Repeat only the lines between the one with "and barre fitness?" and the end of the material below, both ends included. Omit any picture.

◆ ◆ ◆ ◆

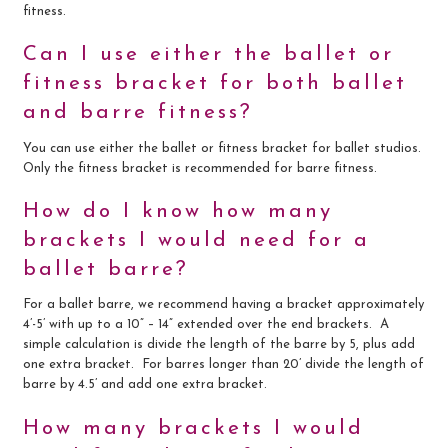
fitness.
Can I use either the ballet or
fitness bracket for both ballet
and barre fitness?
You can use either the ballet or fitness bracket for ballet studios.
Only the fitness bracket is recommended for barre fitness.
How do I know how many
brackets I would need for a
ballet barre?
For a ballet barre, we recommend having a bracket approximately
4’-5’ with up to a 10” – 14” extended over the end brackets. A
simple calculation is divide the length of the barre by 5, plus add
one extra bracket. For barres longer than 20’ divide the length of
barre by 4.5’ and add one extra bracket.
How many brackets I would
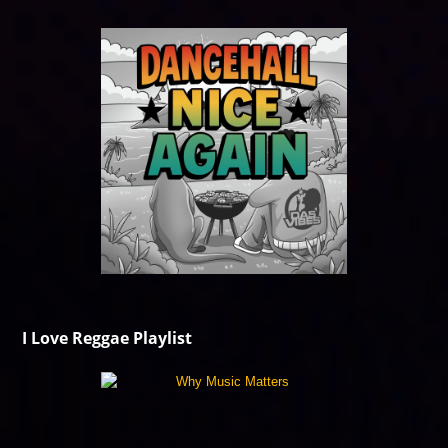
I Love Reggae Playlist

◆ ◆ ◆ ◆

→ Expected output:
and barre fitness?
You can use either the ballet or fitness bracket for ballet studios.
Only the fitness bracket is recommended for barre fitness.
How do I know how many
brackets I would need for a
ballet barre?
For a ballet barre, we recommend having a bracket approximately
4’-5’ with up to a 10” – 14” extended over the end brackets. A
simple calculation is divide the length of the barre by 5, plus add
one extra bracket. For barres longer than 20’ divide the length of
barre by 4.5’ and add one extra bracket.
How many brackets I would
I Love Reggae Playlist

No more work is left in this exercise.